What to produce: Make an exact copy of every entry, from the first line to the last.

Recorded information:
....
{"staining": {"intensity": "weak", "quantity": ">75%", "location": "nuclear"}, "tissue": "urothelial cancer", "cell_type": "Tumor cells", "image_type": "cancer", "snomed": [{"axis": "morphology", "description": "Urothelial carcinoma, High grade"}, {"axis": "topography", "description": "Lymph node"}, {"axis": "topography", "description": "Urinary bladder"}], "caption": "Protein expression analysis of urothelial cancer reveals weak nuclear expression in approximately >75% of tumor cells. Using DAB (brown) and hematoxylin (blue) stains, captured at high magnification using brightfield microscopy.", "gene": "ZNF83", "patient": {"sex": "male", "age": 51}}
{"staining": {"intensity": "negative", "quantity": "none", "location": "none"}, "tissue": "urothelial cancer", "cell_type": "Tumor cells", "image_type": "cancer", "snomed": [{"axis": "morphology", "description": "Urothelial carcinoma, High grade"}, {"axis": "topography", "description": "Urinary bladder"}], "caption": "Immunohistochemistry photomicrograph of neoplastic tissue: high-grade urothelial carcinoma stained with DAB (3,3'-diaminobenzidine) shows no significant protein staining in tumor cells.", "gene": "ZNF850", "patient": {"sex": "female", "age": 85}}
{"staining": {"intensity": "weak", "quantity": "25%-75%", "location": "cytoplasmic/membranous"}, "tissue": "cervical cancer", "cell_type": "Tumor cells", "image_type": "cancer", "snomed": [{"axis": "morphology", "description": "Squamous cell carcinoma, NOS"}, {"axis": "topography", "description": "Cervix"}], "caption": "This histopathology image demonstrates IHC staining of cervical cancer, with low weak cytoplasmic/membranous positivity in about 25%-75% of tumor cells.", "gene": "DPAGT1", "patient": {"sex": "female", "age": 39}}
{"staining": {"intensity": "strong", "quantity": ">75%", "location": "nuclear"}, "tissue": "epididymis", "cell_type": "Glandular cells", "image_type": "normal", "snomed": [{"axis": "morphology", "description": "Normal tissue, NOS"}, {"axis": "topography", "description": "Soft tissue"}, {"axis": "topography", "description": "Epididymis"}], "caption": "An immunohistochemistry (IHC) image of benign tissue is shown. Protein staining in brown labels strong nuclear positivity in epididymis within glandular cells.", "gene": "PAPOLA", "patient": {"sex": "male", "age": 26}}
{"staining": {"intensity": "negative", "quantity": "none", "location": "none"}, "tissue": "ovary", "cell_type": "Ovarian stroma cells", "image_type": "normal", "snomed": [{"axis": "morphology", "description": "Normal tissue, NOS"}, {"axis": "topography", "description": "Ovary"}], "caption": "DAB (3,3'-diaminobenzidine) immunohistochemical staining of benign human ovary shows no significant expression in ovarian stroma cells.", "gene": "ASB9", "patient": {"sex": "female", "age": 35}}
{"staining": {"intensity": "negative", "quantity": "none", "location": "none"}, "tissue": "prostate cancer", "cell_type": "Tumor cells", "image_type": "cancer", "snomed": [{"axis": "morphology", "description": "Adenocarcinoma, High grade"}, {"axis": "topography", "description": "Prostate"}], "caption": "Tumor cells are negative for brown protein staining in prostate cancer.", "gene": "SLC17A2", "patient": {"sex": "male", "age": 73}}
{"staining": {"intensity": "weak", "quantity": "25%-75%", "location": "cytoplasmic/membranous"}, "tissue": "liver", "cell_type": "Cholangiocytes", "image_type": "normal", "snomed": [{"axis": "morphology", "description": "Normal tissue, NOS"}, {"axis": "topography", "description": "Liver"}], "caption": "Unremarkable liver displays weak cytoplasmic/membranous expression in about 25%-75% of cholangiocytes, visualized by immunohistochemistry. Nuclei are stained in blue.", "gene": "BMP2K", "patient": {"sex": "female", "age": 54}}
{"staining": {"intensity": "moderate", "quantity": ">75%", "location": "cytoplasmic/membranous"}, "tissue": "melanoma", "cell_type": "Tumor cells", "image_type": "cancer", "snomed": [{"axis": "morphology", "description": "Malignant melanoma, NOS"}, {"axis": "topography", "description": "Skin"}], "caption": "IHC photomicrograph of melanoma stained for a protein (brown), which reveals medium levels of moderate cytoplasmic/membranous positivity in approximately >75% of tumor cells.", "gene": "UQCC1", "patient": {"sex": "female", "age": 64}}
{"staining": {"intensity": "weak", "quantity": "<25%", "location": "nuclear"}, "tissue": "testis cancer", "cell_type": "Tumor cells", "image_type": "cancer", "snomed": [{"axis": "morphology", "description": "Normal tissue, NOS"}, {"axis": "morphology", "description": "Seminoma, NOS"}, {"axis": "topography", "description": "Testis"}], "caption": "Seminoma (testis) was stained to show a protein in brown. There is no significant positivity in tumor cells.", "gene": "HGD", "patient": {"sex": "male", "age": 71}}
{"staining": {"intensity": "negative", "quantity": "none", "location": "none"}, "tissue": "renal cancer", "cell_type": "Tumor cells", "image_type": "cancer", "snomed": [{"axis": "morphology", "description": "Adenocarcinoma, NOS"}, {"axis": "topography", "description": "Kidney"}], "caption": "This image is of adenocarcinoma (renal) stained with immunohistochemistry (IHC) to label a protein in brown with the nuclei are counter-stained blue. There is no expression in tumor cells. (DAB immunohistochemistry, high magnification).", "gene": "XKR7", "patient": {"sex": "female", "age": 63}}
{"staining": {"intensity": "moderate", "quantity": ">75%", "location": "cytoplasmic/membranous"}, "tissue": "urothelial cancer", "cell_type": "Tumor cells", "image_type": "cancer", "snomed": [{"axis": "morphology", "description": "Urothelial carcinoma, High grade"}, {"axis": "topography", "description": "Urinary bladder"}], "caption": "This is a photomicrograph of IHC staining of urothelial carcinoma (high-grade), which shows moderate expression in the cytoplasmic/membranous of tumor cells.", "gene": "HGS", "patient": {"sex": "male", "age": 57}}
....
Solution:
{"staining": {"intensity": "weak", "quantity": ">75%", "location": "nuclear"}, "tissue": "urothelial cancer", "cell_type": "Tumor cells", "image_type": "cancer", "snomed": [{"axis": "morphology", "description": "Urothelial carcinoma, High grade"}, {"axis": "topography", "description": "Lymph node"}, {"axis": "topography", "description": "Urinary bladder"}], "caption": "Protein expression analysis of urothelial cancer reveals weak nuclear expression in approximately >75% of tumor cells. Using DAB (brown) and hematoxylin (blue) stains, captured at high magnification using brightfield microscopy.", "gene": "ZNF83", "patient": {"sex": "male", "age": 51}}
{"staining": {"intensity": "negative", "quantity": "none", "location": "none"}, "tissue": "urothelial cancer", "cell_type": "Tumor cells", "image_type": "cancer", "snomed": [{"axis": "morphology", "description": "Urothelial carcinoma, High grade"}, {"axis": "topography", "description": "Urinary bladder"}], "caption": "Immunohistochemistry photomicrograph of neoplastic tissue: high-grade urothelial carcinoma stained with DAB (3,3'-diaminobenzidine) shows no significant protein staining in tumor cells.", "gene": "ZNF850", "patient": {"sex": "female", "age": 85}}
{"staining": {"intensity": "weak", "quantity": "25%-75%", "location": "cytoplasmic/membranous"}, "tissue": "cervical cancer", "cell_type": "Tumor cells", "image_type": "cancer", "snomed": [{"axis": "morphology", "description": "Squamous cell carcinoma, NOS"}, {"axis": "topography", "description": "Cervix"}], "caption": "This histopathology image demonstrates IHC staining of cervical cancer, with low weak cytoplasmic/membranous positivity in about 25%-75% of tumor cells.", "gene": "DPAGT1", "patient": {"sex": "female", "age": 39}}
{"staining": {"intensity": "strong", "quantity": ">75%", "location": "nuclear"}, "tissue": "epididymis", "cell_type": "Glandular cells", "image_type": "normal", "snomed": [{"axis": "morphology", "description": "Normal tissue, NOS"}, {"axis": "topography", "description": "Soft tissue"}, {"axis": "topography", "description": "Epididymis"}], "caption": "An immunohistochemistry (IHC) image of benign tissue is shown. Protein staining in brown labels strong nuclear positivity in epididymis within glandular cells.", "gene": "PAPOLA", "patient": {"sex": "male", "age": 26}}
{"staining": {"intensity": "negative", "quantity": "none", "location": "none"}, "tissue": "ovary", "cell_type": "Ovarian stroma cells", "image_type": "normal", "snomed": [{"axis": "morphology", "description": "Normal tissue, NOS"}, {"axis": "topography", "description": "Ovary"}], "caption": "DAB (3,3'-diaminobenzidine) immunohistochemical staining of benign human ovary shows no significant expression in ovarian stroma cells.", "gene": "ASB9", "patient": {"sex": "female", "age": 35}}
{"staining": {"intensity": "negative", "quantity": "none", "location": "none"}, "tissue": "prostate cancer", "cell_type": "Tumor cells", "image_type": "cancer", "snomed": [{"axis": "morphology", "description": "Adenocarcinoma, High grade"}, {"axis": "topography", "description": "Prostate"}], "caption": "Tumor cells are negative for brown protein staining in prostate cancer.", "gene": "SLC17A2", "patient": {"sex": "male", "age": 73}}
{"staining": {"intensity": "weak", "quantity": "25%-75%", "location": "cytoplasmic/membranous"}, "tissue": "liver", "cell_type": "Cholangiocytes", "image_type": "normal", "snomed": [{"axis": "morphology", "description": "Normal tissue, NOS"}, {"axis": "topography", "description": "Liver"}], "caption": "Unremarkable liver displays weak cytoplasmic/membranous expression in about 25%-75% of cholangiocytes, visualized by immunohistochemistry. Nuclei are stained in blue.", "gene": "BMP2K", "patient": {"sex": "female", "age": 54}}
{"staining": {"intensity": "moderate", "quantity": ">75%", "location": "cytoplasmic/membranous"}, "tissue": "melanoma", "cell_type": "Tumor cells", "image_type": "cancer", "snomed": [{"axis": "morphology", "description": "Malignant melanoma, NOS"}, {"axis": "topography", "description": "Skin"}], "caption": "IHC photomicrograph of melanoma stained for a protein (brown), which reveals medium levels of moderate cytoplasmic/membranous positivity in approximately >75% of tumor cells.", "gene": "UQCC1", "patient": {"sex": "female", "age": 64}}
{"staining": {"intensity": "weak", "quantity": "<25%", "location": "nuclear"}, "tissue": "testis cancer", "cell_type": "Tumor cells", "image_type": "cancer", "snomed": [{"axis": "morphology", "description": "Normal tissue, NOS"}, {"axis": "morphology", "description": "Seminoma, NOS"}, {"axis": "topography", "description": "Testis"}], "caption": "Seminoma (testis) was stained to show a protein in brown. There is no significant positivity in tumor cells.", "gene": "HGD", "patient": {"sex": "male", "age": 71}}
{"staining": {"intensity": "negative", "quantity": "none", "location": "none"}, "tissue": "renal cancer", "cell_type": "Tumor cells", "image_type": "cancer", "snomed": [{"axis": "morphology", "description": "Adenocarcinoma, NOS"}, {"axis": "topography", "description": "Kidney"}], "caption": "This image is of adenocarcinoma (renal) stained with immunohistochemistry (IHC) to label a protein in brown with the nuclei are counter-stained blue. There is no expression in tumor cells. (DAB immunohistochemistry, high magnification).", "gene": "XKR7", "patient": {"sex": "female", "age": 63}}
{"staining": {"intensity": "moderate", "quantity": ">75%", "location": "cytoplasmic/membranous"}, "tissue": "urothelial cancer", "cell_type": "Tumor cells", "image_type": "cancer", "snomed": [{"axis": "morphology", "description": "Urothelial carcinoma, High grade"}, {"axis": "topography", "description": "Urinary bladder"}], "caption": "This is a photomicrograph of IHC staining of urothelial carcinoma (high-grade), which shows moderate expression in the cytoplasmic/membranous of tumor cells.", "gene": "HGS", "patient": {"sex": "male", "age": 57}}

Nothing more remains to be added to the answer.